EXTRACTED DATA
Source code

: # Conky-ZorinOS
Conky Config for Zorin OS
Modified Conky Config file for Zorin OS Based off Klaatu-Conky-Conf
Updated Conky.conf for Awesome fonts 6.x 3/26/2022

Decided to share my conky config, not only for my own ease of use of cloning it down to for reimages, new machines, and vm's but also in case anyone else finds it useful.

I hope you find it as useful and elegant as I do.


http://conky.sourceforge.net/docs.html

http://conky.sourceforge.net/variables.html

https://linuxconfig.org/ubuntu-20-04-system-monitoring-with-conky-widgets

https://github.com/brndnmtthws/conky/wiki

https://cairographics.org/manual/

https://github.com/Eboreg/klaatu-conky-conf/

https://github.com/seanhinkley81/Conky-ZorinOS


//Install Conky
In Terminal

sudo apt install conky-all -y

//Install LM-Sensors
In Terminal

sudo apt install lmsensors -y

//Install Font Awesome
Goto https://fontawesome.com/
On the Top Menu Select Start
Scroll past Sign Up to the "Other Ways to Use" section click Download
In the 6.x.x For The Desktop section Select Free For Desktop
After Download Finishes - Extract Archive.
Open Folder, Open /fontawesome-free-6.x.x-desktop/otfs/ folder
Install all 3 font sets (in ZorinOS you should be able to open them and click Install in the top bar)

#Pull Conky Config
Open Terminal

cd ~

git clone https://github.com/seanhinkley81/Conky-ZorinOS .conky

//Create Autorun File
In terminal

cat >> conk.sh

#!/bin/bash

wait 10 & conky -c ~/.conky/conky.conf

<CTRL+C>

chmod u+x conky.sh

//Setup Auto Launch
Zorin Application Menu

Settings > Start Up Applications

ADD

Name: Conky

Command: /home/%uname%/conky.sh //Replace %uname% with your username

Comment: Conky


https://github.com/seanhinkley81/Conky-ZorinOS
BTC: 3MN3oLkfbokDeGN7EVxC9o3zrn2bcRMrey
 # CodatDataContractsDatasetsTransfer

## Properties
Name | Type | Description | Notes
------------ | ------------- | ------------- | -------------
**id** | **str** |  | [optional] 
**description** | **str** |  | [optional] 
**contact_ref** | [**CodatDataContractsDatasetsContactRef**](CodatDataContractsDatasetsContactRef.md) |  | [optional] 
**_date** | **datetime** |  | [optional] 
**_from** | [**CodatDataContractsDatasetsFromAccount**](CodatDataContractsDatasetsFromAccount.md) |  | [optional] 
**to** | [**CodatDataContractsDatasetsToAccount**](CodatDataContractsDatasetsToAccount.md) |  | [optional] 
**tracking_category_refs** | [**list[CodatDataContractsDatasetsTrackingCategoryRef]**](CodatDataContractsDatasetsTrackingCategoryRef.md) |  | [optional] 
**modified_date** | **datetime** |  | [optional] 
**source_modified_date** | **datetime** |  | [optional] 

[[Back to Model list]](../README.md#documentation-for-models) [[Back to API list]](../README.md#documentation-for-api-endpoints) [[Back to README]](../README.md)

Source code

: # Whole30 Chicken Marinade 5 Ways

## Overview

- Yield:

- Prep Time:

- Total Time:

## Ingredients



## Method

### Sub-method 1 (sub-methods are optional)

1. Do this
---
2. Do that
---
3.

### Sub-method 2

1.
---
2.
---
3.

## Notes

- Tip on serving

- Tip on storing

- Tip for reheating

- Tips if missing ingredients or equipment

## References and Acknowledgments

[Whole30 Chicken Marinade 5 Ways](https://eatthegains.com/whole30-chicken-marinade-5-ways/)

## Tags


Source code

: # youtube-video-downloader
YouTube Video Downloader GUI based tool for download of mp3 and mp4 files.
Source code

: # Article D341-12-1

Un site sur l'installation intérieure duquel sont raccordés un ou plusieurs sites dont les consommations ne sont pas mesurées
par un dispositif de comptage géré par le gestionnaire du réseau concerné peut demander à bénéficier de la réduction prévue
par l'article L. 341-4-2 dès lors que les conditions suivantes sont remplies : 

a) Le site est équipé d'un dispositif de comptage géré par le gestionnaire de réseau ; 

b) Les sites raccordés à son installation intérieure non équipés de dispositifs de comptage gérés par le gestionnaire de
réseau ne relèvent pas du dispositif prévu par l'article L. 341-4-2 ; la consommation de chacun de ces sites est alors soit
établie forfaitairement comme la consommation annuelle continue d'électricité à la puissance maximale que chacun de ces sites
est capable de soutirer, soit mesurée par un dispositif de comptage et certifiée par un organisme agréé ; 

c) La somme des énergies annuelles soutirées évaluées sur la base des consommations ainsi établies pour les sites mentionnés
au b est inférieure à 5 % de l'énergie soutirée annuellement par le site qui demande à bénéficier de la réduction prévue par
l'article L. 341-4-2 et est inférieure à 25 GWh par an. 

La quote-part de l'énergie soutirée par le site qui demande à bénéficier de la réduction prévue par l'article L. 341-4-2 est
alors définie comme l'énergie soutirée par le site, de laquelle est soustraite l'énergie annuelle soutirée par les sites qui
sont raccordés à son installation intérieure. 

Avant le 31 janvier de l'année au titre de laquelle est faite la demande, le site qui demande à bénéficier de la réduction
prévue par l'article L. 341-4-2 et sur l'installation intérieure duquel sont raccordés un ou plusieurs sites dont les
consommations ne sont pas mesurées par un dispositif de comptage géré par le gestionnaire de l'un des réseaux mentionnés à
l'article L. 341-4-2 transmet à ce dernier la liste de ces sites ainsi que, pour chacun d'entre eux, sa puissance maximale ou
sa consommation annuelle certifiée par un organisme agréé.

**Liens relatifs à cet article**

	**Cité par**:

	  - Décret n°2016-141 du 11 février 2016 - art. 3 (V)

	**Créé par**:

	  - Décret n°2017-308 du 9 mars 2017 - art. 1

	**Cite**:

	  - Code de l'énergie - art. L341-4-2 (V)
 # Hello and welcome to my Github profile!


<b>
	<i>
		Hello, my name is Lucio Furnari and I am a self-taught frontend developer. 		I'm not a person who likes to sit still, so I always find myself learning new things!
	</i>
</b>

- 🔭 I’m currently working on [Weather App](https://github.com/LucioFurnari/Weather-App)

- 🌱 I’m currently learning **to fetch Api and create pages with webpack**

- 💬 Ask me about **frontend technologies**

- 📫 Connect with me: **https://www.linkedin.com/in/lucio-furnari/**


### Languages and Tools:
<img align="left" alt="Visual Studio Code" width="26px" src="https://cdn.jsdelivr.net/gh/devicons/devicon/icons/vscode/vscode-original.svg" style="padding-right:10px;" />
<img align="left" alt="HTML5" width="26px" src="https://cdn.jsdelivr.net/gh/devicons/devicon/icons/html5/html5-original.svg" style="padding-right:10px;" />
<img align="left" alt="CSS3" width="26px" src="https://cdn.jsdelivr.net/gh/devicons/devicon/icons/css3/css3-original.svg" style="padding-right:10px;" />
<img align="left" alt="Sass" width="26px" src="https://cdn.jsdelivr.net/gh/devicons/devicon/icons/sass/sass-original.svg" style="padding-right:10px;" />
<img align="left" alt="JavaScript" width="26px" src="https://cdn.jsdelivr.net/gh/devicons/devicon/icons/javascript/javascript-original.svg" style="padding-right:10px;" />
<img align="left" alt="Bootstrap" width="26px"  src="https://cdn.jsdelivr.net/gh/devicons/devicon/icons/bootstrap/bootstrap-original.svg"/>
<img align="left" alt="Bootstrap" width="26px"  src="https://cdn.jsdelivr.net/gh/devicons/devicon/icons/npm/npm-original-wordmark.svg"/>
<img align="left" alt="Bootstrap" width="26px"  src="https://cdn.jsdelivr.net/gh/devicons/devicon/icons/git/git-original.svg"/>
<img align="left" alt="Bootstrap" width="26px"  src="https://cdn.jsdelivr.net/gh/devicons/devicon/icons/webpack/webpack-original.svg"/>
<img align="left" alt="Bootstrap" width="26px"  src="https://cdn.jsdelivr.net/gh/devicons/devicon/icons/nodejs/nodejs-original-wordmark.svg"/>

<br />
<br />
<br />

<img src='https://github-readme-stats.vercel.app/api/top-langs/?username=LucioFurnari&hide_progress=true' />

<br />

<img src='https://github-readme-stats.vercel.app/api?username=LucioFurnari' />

INSTRUCTIONS TO FOLLOW
Scan the material above. Return every line containing the string "vercel".

RESULT OF THIS EXERCISE
<img src='https://github-readme-stats.vercel.app/api/top-langs/?username=LucioFurnari&hide_progress=true' />
<img src='https://github-readme-stats.vercel.app/api?username=LucioFurnari' />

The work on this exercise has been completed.